In the year 1785 Joseph Wood of New Jersey became the agent and surveyor for the colonization and sale of a large tract of land near Bellville. He brought four Scotch families with him and they landed at what is now Bellville December 16, 1785. Others came later. They brought cattle and farming implements with them. Clearing was commenced immediately and from the timber a block-house 20 by 40 feet was erected, surrounded by a stockade ten feet high. The block-house was the usual type with loopholes from which to shoot intruding Indians.

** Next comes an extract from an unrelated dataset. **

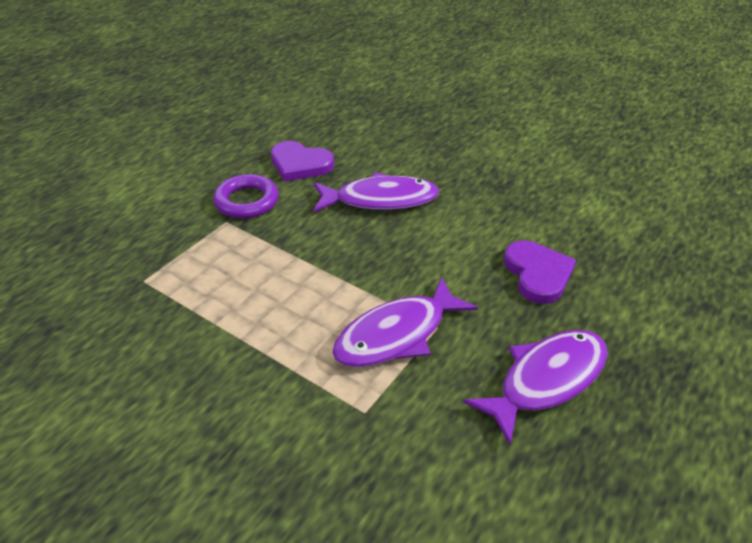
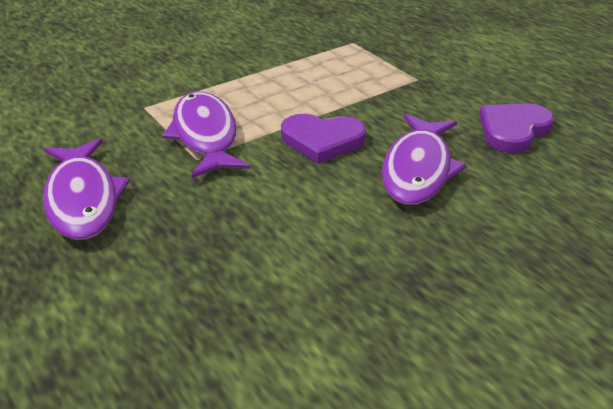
camera: 110 degrees right, 5 degrees down
(247, 201) = (447, 92): purple ring -> none
(537, 274) = (216, 247): purple heart -> purple heart (322, 140)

The first settlers who came with Mr. Wood came from Wyoming and Carlisle, Pennsylvania and from above Wheeling, West Virginia. The following are the names of the Scotch families that came with Mr. Wood and those that came the following spring. McDonal, Greathouse, Taylor, Jemerson, Andrew McCash, F. Andrews, and Thomas Gilruth. In 1787 they were joined by the following persons: Joel and Joseph Dewey, Stephen Sherrod, Malcolm Colman, Petre and Andres Anderson and their families. Decendants from some of these families still live in the southern part of this county and in Jackson County.

In the online version there was no source cited for this information, however when the manuscript was examined at the WV Archives and History, Charleston, WV, there was only one source cited, that of:

Donald F. Black, History of Wood County, Volume 1, Pioneer History of Wood County, West Virginia, 1975. Roane County Historical Society Genealogy Room, Spencer, WV.

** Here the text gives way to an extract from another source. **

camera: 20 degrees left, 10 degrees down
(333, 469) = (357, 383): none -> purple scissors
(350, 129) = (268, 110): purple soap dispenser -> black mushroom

A copy of that history was not available at the WV Archives and History, Charleston, WV, however a copy was available at Roane County Historical Society's Genealogy Room at the Library in Spencer, WV.

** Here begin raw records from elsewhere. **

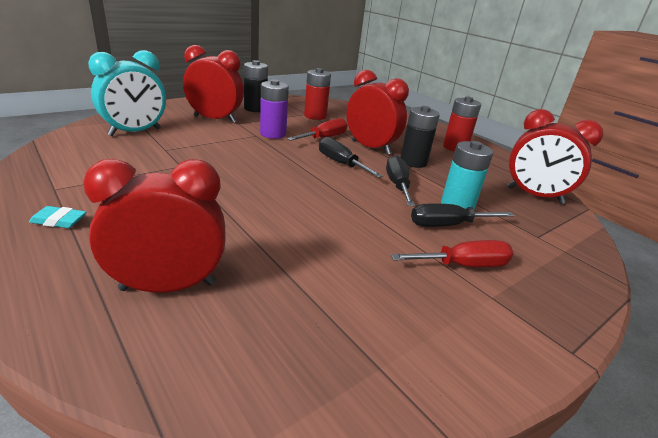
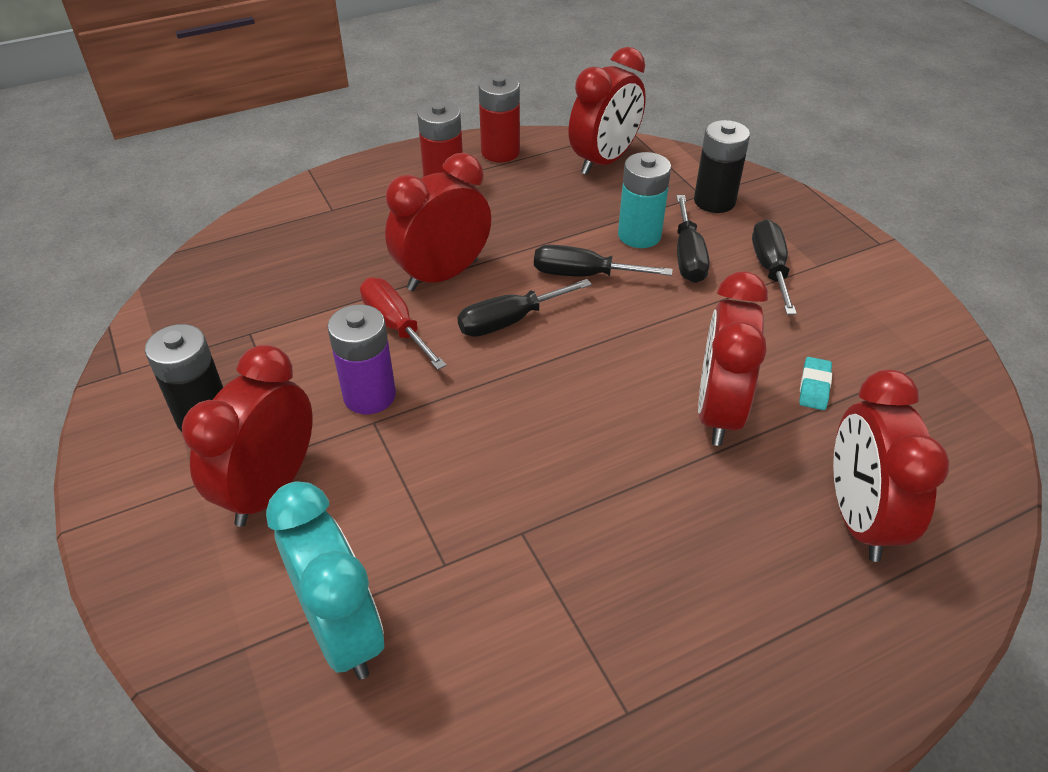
camera: 75 degrees left, 15 degrees up
(59, 221) = (735, 671): turquoise eraser -> turquoise eraser (814, 387)
(278, 228) = (718, 412): none -> red clock
(315, 116) = (269, 322): red battery -> red battery (500, 152)
(413, 162) = (502, 240): black battery -> black battery (714, 201)
(463, 265) = (770, 268): red screwdriver -> black screwdriver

The answer to the question about whether a Greathouse was among the early settlers who arrived at Lee Creek with Joseph Wood in 1785, was answered by Joseph Wood himself, in letters he wrote to Dr. Samuel Prescott Hildreth concerning the events which transpired at Belleville during his residence there prior to 1791. The relevant excerpt regarding the landing of a Greathouse at Belleville, from Joseph Wood's letters, which was cited in Black's, History of Wood County, follows:

Sometime after the above transaction [Indians killed an un-named man in 1788/9], a boat landed at Belleville with one man by the name of Greathouse, he came from Pennsylvania and had enticed a handsome young woman away with him having a large Kentucky Boat as they then called and loading a family of the name of McDonald consisting of himself and wife, a son and daughter grown up and a number of smaller children all went on board and set out for Kentucky. I had heard of the Indians being at the mouth of Scioto and told the young McDonald but he did not believe it they went and fell in company with six other boats, but as five of them were very dilatory spending their time in fiddling and amusements without working the boats foreward one boat that was manned with eight well armed men concluded to leave them and go ahead and Greathouse and McDonald resolved to keep with them but not suspecting danger fell behind two or three hundred yards by the time they got to the mouth of the Scioto which was early on a thick foggy morning. The Indians attacked the armed boat with several perogues or large canoes but were beaten off with the loss of a number of them killed and wounded, they then made for the other boat that was not in a situation to make any resistance having but one musket on board, [after capturing the other boat, the indians] they put the two young women in the bow of a perogue and run for the foremost boat thinking they would not fire at them while they had the women in front and they were so determined to take the boat they struck the stern of the boat with the bow of their craft but they were beaten back with great loss and several in the boat were killed and others wounded. This shameful defeat of several hundred by so small a number so exasperated the Savages that they took all the prisoners of the other boat into the woods where they stript them naked and whipt them until they were dead, they then took their scalps and left the river.

Sources:

Donald F. Black, History of Wood County, Volume 1, Pioneer History of Wood County, West Virginia, 1975. Roane County Historical Society Genealogy Room, Spencer, WV.